How does this technology compare to existing methods for generating 3D representations from 2D images?

The article does not provide a direct comparison to existing methods in terms of performance, accuracy, or efficiency.

What are the limitations or challenges of implementing this technology in real-world applications?

The article does not address potential limitations or challenges such as computational resources required, data availability, or scalability issues.


Original Abstract Submitted

In various embodiments, a training application trains a machine learning model to generate three-dimensional (3D) representations of two-dimensional images. The training application maps a depth image and a viewpoint to signed distance function (SDF) values associated with 3D query points.
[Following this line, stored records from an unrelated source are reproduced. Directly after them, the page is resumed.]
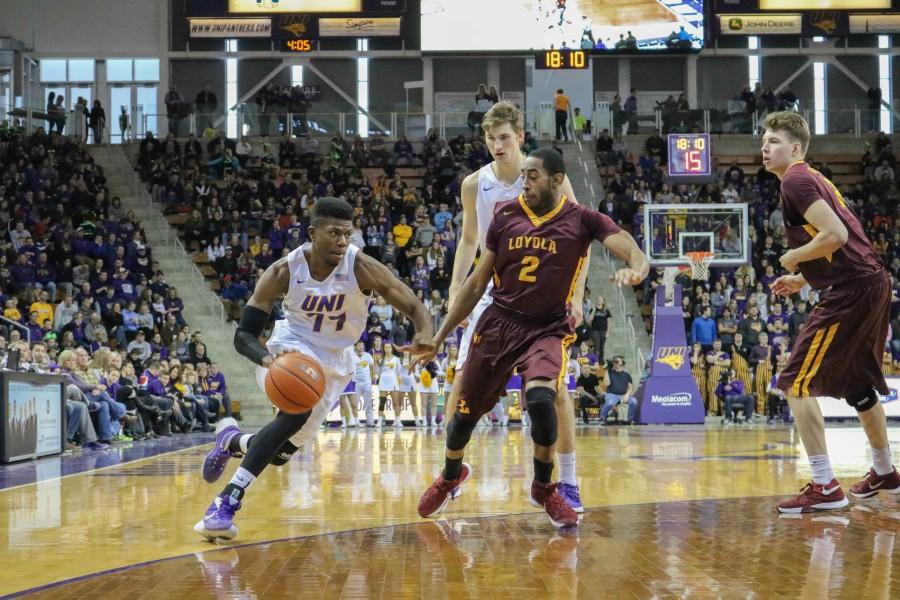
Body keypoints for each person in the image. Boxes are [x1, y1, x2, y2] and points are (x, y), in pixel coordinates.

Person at [407, 148, 648, 528]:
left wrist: (638, 266)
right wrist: (438, 337)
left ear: (556, 180)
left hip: (548, 327)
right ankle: (451, 474)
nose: (525, 182)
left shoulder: (582, 218)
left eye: (533, 175)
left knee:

The training application maps a red, blue, and green (RGB) image to radiance values associated with the 3DI query points. The training application computes a red, blue, green, and depth (RGBD) reconstruction loss based on at least the SDF values and the radiance values. The training application modifies at least one of a pre-trained geometry encoder, a pre-trained geometry decoder, an untrained texture encoder, or an untrained texture decoder based on the RGBD reconstruction loss to generate a trained machine learning model that generates 3D representations of RGBD images.